TRY IT: Filter the entries for lines with the word "graph".

EXTRACTED INFORMATION:
=== Begin Enclosure ===

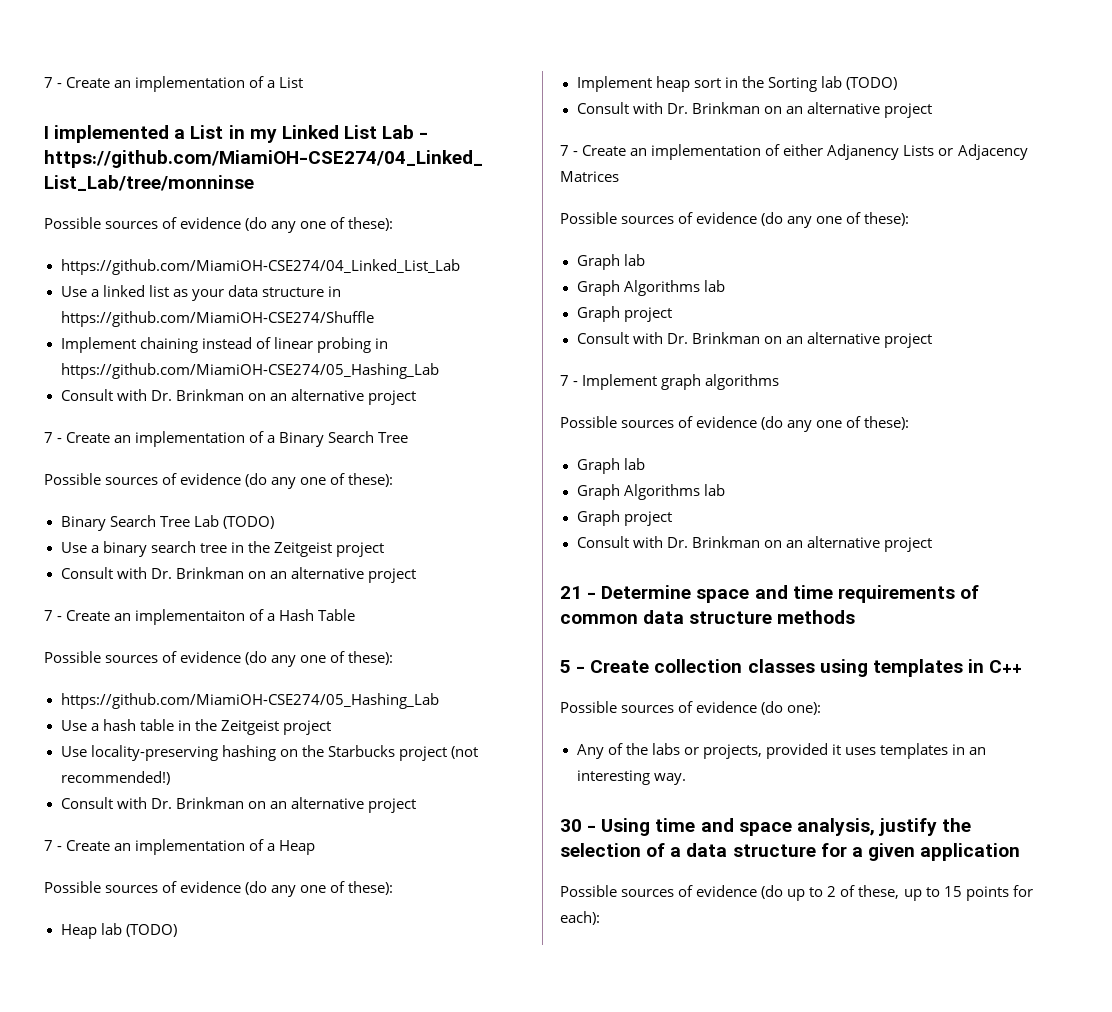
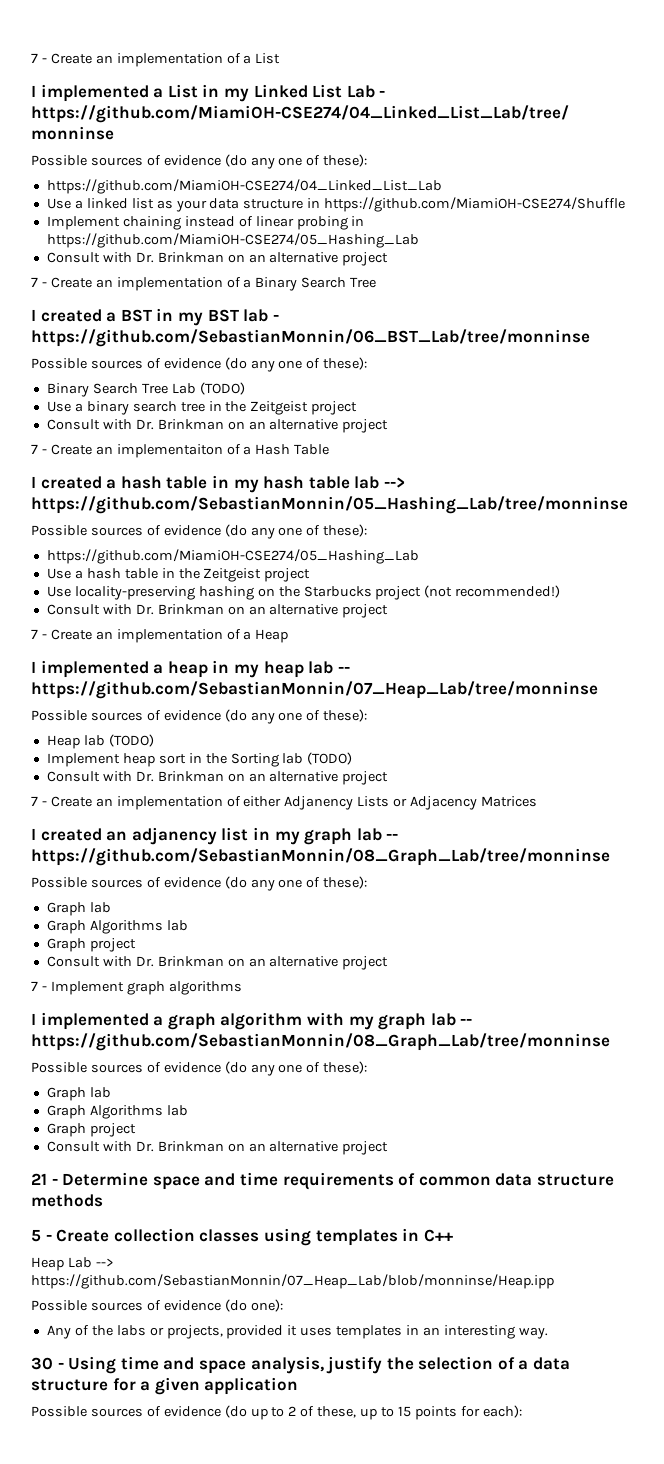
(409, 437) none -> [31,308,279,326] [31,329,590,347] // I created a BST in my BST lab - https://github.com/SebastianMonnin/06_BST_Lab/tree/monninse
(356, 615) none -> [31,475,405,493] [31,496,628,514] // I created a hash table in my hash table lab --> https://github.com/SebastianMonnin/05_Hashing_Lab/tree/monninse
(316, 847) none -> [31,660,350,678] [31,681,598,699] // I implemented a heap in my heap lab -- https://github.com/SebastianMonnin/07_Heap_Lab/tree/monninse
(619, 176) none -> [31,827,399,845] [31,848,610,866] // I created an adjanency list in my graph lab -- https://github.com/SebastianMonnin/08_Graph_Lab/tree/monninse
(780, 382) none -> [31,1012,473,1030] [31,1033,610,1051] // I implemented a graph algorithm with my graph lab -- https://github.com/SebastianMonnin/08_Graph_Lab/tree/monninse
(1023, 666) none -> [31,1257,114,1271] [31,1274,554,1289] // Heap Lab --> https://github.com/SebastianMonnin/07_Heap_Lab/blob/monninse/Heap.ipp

=== End Enclosure ===
=== Begin Enclosure ===

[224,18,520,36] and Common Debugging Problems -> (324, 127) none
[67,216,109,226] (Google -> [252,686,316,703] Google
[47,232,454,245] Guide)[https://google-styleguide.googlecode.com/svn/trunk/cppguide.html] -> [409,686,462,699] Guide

=== End Enclosure ===

SOLUTION BELOW:
(619, 176) none -> [31,827,399,845] [31,848,610,866] // I created an adjanency list in my graph lab -- https://github.com/SebastianMonnin/08_Graph_Lab/tree/monninse
(780, 382) none -> [31,1012,473,1030] [31,1033,610,1051] // I implemented a graph algorithm with my graph lab -- https://github.com/SebastianMonnin/08_Graph_Lab/tree/monninse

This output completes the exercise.